BEGIN SOURCE MATERIAL

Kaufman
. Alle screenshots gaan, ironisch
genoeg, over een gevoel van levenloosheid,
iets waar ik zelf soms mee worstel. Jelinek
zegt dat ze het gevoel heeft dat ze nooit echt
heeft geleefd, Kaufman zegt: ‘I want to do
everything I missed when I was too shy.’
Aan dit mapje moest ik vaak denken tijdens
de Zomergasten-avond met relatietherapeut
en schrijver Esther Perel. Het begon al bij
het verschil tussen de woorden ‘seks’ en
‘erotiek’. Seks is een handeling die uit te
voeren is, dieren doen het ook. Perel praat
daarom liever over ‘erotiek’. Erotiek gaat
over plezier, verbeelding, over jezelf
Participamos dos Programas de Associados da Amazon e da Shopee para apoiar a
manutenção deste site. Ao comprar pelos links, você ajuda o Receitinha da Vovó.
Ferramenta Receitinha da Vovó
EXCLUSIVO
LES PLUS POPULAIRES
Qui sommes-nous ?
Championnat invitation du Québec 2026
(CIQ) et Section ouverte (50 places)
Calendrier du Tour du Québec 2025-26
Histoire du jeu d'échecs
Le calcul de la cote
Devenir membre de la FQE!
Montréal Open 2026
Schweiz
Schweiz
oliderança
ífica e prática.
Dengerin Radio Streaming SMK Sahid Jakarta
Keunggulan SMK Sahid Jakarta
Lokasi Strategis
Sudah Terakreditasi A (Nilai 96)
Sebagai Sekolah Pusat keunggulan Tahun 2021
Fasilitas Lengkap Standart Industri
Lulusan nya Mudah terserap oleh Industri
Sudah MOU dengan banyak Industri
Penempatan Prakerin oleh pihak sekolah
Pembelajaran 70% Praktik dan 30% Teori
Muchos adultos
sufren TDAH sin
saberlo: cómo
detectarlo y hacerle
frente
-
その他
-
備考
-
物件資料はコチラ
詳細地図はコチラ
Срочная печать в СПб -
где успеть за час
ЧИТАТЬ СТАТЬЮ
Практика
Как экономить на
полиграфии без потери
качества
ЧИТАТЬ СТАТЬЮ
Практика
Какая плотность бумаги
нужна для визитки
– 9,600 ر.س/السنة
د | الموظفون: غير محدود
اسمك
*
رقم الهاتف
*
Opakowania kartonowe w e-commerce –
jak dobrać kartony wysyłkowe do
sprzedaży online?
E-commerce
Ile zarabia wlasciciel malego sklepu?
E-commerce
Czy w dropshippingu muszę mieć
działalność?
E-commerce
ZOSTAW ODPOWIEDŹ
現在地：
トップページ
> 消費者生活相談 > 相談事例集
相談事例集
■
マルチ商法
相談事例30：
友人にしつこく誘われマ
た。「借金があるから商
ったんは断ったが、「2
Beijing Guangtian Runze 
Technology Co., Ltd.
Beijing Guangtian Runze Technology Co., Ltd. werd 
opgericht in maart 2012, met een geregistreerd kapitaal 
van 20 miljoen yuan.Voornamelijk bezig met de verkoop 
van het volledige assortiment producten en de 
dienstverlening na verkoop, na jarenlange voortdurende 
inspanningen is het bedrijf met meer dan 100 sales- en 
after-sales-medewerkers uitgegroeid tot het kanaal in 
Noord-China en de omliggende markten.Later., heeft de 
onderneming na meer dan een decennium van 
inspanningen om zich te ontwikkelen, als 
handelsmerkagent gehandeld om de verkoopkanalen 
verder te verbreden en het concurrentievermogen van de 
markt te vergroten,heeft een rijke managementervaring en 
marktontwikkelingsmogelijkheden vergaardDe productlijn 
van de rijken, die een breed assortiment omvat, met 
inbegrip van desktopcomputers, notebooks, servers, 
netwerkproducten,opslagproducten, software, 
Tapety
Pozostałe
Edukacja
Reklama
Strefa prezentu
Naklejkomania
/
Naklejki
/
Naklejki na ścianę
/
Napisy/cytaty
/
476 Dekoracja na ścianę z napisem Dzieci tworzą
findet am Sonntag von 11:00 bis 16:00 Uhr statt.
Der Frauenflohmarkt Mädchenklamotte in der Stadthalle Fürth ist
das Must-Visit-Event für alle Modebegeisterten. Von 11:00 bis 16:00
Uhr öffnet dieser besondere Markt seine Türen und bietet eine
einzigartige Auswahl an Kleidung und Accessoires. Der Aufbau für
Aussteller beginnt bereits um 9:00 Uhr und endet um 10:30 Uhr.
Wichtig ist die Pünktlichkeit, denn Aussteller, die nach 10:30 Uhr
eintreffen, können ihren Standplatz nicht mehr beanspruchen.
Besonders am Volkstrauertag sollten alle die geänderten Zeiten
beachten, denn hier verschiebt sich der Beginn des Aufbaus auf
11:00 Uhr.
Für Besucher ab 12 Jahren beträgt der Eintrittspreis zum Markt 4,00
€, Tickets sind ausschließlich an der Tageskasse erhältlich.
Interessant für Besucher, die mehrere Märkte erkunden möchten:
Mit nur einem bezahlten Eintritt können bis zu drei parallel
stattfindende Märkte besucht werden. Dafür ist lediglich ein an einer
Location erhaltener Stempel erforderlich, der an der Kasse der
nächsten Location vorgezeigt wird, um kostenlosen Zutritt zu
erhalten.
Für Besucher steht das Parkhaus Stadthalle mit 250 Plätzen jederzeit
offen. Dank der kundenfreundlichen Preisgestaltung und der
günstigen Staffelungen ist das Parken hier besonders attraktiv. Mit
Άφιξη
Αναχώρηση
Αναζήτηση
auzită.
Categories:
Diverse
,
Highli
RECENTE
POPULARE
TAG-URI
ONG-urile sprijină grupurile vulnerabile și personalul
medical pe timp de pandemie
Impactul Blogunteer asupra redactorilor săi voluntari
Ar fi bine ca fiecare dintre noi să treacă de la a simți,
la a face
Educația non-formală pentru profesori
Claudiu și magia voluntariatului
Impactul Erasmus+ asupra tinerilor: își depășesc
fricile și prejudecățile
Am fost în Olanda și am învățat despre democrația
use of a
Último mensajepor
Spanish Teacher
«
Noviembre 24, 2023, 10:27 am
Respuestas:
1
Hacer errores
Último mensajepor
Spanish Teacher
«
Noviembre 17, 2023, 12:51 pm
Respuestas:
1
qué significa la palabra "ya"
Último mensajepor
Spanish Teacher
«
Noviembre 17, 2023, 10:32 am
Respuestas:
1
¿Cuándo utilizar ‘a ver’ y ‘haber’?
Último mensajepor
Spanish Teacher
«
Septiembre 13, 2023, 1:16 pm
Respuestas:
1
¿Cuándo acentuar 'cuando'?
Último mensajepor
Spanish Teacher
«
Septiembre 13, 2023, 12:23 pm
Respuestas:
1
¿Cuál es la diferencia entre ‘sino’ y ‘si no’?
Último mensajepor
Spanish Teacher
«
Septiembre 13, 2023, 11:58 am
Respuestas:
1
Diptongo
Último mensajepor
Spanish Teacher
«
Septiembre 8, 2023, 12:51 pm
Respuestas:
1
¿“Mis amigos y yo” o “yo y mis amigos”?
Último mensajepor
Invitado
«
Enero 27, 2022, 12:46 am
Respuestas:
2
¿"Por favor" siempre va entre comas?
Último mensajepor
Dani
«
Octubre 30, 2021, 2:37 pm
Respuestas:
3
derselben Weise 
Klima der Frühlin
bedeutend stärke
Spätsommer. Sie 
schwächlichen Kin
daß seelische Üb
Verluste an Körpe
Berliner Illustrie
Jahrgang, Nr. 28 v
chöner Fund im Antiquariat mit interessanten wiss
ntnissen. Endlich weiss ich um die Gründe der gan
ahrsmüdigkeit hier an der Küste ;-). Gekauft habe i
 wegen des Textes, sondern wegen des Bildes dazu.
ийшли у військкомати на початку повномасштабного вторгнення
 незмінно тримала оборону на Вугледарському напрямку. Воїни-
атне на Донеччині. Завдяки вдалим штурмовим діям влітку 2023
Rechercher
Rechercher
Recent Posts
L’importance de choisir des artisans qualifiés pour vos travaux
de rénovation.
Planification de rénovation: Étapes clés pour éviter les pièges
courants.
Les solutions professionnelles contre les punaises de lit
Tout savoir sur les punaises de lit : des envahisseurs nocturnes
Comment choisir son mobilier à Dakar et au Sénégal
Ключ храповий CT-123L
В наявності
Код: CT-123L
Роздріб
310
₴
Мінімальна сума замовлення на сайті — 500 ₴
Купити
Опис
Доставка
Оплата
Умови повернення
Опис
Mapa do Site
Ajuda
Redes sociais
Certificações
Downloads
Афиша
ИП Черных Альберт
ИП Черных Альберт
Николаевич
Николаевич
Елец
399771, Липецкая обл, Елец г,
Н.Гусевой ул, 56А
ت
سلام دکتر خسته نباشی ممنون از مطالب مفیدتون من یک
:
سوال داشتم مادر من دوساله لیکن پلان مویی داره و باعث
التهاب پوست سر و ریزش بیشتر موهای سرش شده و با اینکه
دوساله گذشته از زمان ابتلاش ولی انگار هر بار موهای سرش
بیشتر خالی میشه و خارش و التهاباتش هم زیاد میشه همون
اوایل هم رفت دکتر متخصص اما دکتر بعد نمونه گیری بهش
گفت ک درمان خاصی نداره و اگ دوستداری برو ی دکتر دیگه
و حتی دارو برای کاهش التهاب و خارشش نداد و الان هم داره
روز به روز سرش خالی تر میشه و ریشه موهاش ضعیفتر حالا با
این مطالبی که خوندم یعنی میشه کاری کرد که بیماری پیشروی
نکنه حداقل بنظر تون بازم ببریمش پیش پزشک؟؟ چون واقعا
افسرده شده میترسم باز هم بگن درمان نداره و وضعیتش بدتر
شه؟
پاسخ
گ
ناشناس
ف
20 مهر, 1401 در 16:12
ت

END SOURCE MATERIAL

* TASK OBJECTIVE:
Check each line of the entries above for the string "zegt", and return those that contain it.

* PROBLEM SOLUTION:
zegt dat ze het gevoel heeft dat ze nooit echt
heeft geleefd, Kaufman zegt: ‘I want to do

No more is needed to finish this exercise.